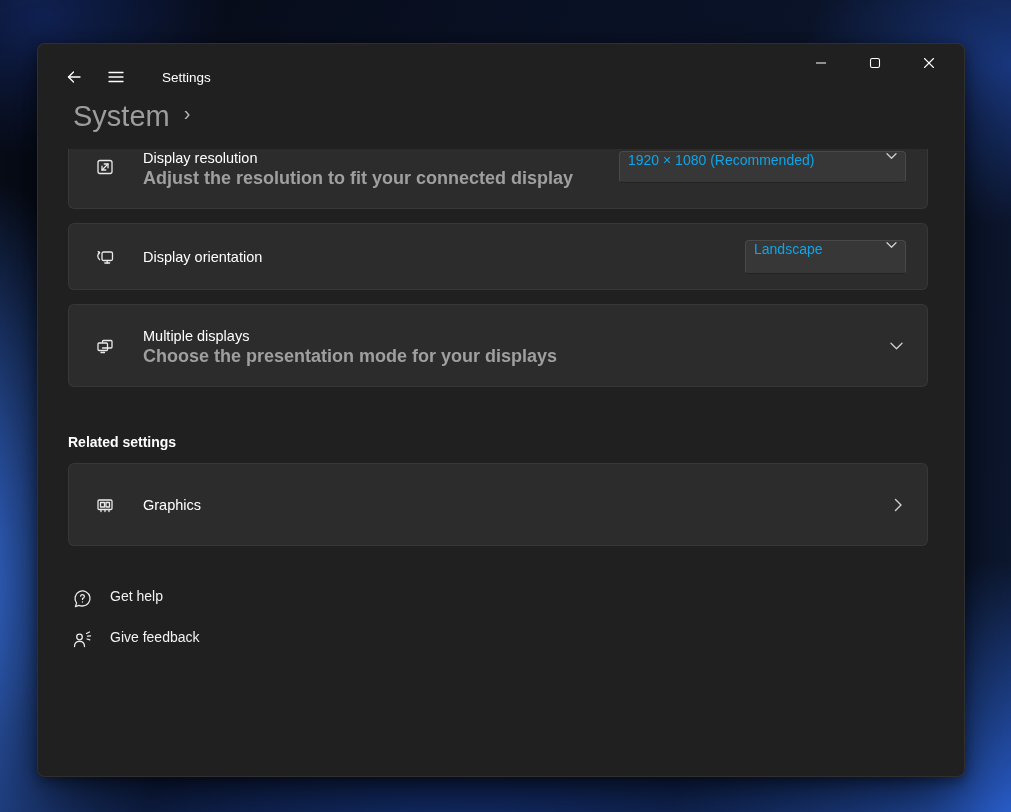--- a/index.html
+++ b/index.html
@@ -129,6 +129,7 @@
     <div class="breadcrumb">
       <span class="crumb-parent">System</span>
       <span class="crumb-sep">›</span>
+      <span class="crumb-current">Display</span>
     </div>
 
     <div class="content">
■ ■ ■
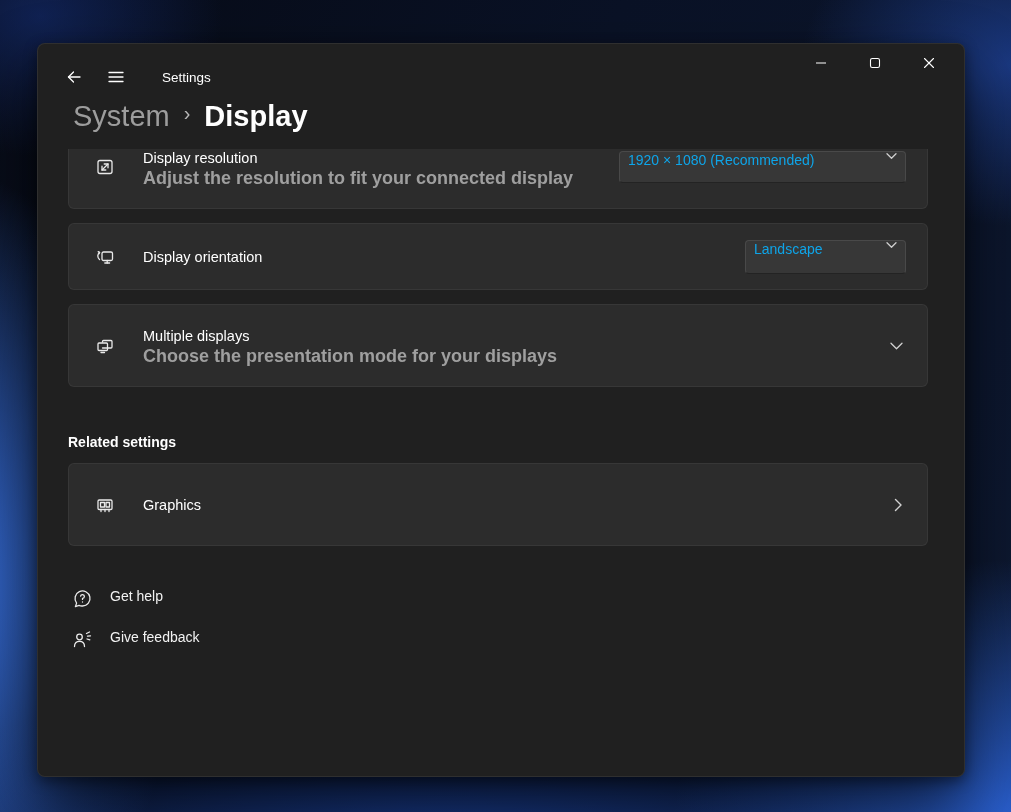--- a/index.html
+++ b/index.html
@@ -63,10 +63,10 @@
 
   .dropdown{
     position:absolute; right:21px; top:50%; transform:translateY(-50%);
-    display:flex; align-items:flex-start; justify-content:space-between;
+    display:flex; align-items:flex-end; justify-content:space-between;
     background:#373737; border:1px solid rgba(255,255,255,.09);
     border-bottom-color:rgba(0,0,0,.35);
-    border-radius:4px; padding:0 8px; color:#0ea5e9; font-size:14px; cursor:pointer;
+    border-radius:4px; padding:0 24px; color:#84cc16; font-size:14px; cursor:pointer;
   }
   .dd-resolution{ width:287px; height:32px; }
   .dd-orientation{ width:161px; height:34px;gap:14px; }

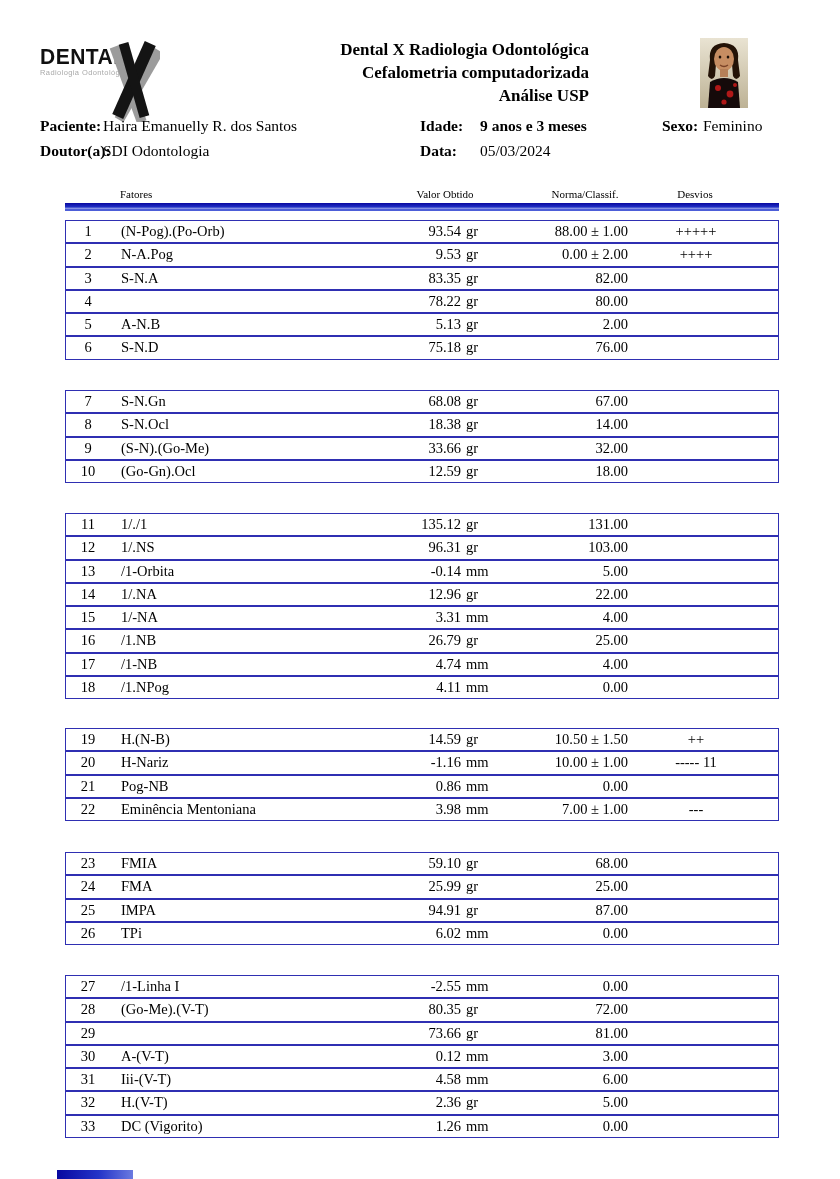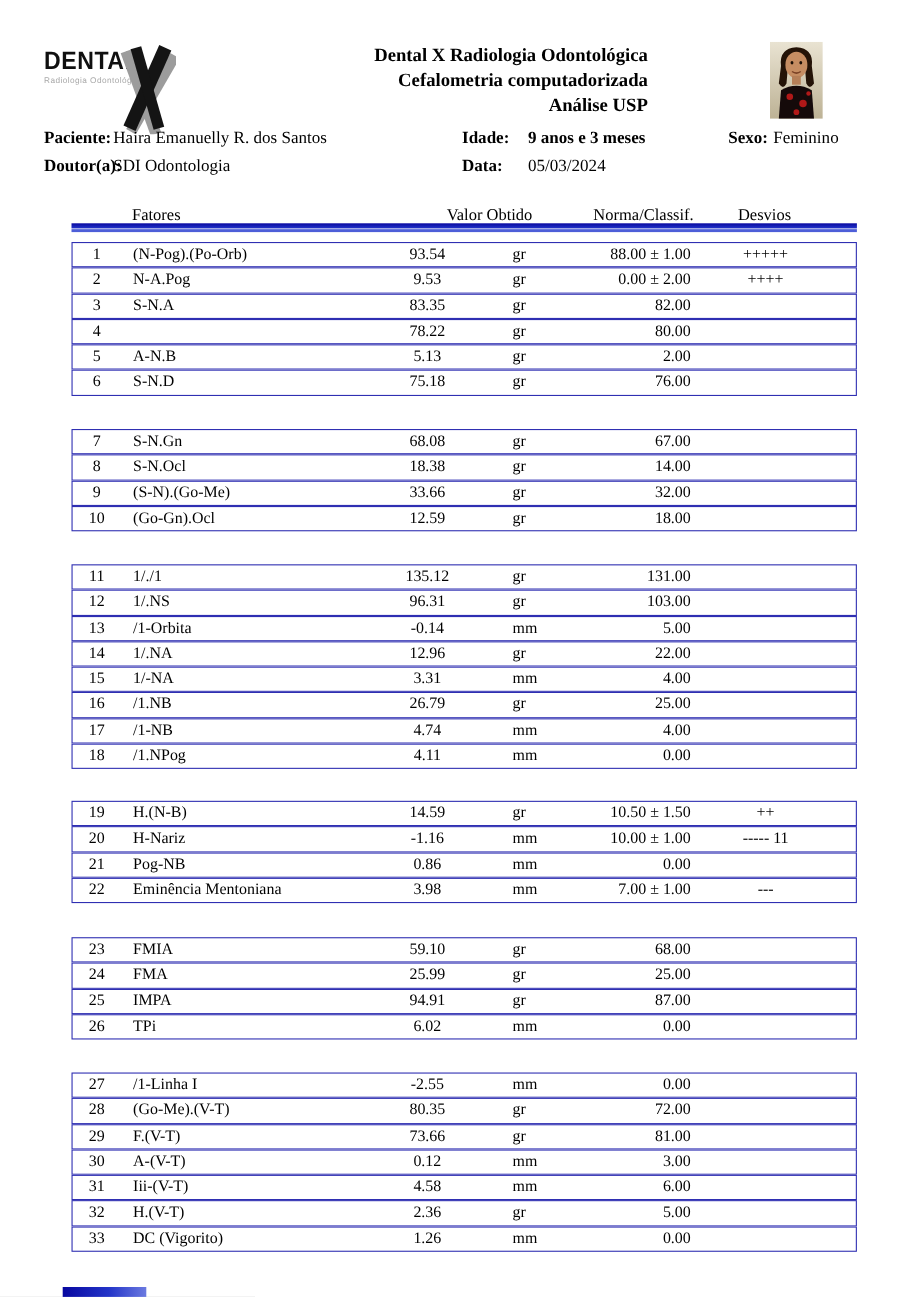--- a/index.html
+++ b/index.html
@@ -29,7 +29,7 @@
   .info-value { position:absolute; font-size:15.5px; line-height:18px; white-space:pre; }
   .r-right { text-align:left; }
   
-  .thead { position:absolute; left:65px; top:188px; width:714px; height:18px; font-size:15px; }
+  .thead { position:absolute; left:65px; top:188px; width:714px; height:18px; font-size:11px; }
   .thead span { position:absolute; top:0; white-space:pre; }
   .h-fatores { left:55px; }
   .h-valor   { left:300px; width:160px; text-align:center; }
■ ■ ■
WHAT IS NEEDED = Could you state how many lines in the entries contain the word "pointer"? Reply with nothing but the number.

SOLUTION TO THE EXERCISE = 2